Your task>
Return the tail of the records exactly, starting from the line containing "right shoulder: (222, 251)" and ending with the final line.

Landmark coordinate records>

--- START ---

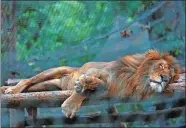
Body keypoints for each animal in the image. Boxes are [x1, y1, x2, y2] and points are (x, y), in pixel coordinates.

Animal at [0, 49, 180, 118]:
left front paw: (84, 86)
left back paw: (8, 89)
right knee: (27, 80)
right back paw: (11, 91)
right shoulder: (98, 70)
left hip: (48, 86)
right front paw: (71, 104)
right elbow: (88, 85)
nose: (164, 79)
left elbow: (95, 87)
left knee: (31, 87)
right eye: (161, 66)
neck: (135, 79)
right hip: (56, 70)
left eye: (171, 76)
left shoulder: (110, 91)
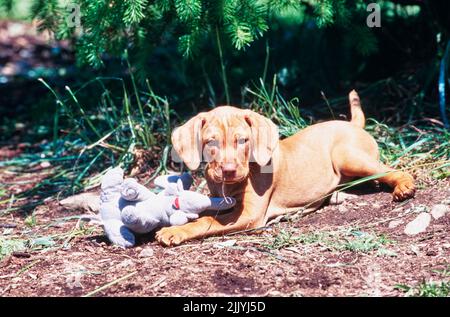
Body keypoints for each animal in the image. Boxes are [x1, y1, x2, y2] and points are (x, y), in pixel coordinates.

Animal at [156, 90, 414, 246]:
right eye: (211, 142)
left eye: (243, 141)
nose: (228, 171)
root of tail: (354, 125)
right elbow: (205, 213)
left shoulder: (248, 215)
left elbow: (207, 221)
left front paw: (175, 231)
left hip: (347, 156)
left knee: (392, 170)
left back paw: (403, 186)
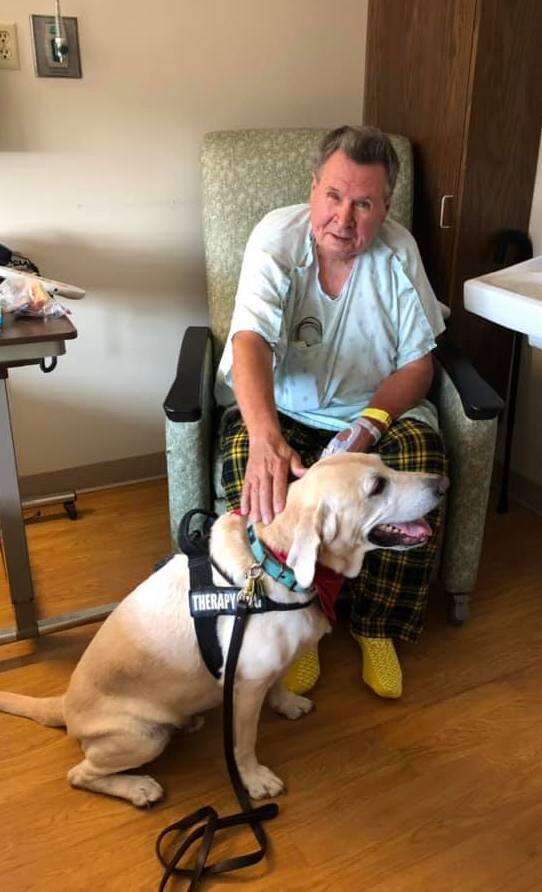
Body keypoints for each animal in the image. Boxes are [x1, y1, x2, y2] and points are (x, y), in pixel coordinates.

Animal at [0, 452, 448, 808]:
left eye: (384, 463)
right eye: (377, 486)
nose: (442, 483)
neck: (274, 563)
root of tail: (64, 704)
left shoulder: (271, 667)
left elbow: (280, 682)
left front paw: (287, 703)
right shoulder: (245, 688)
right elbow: (244, 744)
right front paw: (254, 780)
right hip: (142, 737)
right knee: (80, 774)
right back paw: (139, 787)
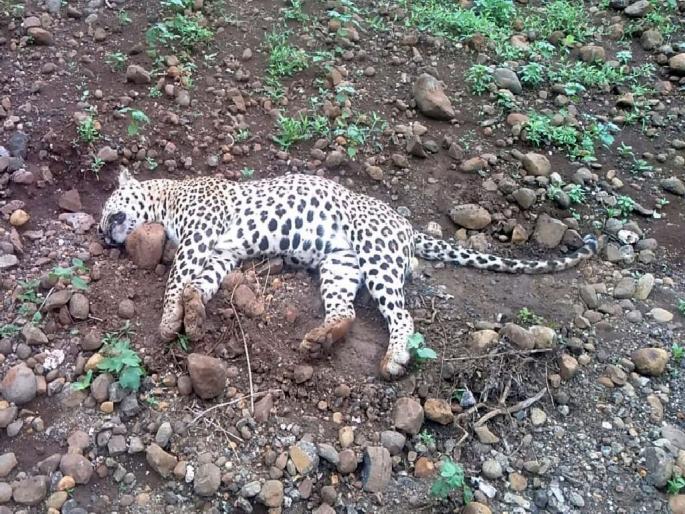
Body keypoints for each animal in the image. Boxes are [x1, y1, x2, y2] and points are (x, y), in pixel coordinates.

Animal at [99, 169, 598, 379]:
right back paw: (321, 339)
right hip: (340, 267)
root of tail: (407, 226)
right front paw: (194, 313)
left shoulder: (201, 239)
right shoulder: (222, 251)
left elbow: (176, 279)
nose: (103, 236)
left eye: (106, 210)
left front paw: (169, 319)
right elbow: (200, 284)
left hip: (376, 258)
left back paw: (393, 359)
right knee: (347, 314)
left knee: (402, 317)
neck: (168, 197)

--- END ---

Reply to the exercise>
right shoulder: (222, 251)
left elbow: (176, 279)
nose: (103, 236)
left eye: (106, 210)
left front paw: (169, 319)
right elbow: (200, 284)
left hip: (376, 258)
left back paw: (393, 359)
right knee: (347, 314)
left knee: (402, 317)
neck: (168, 197)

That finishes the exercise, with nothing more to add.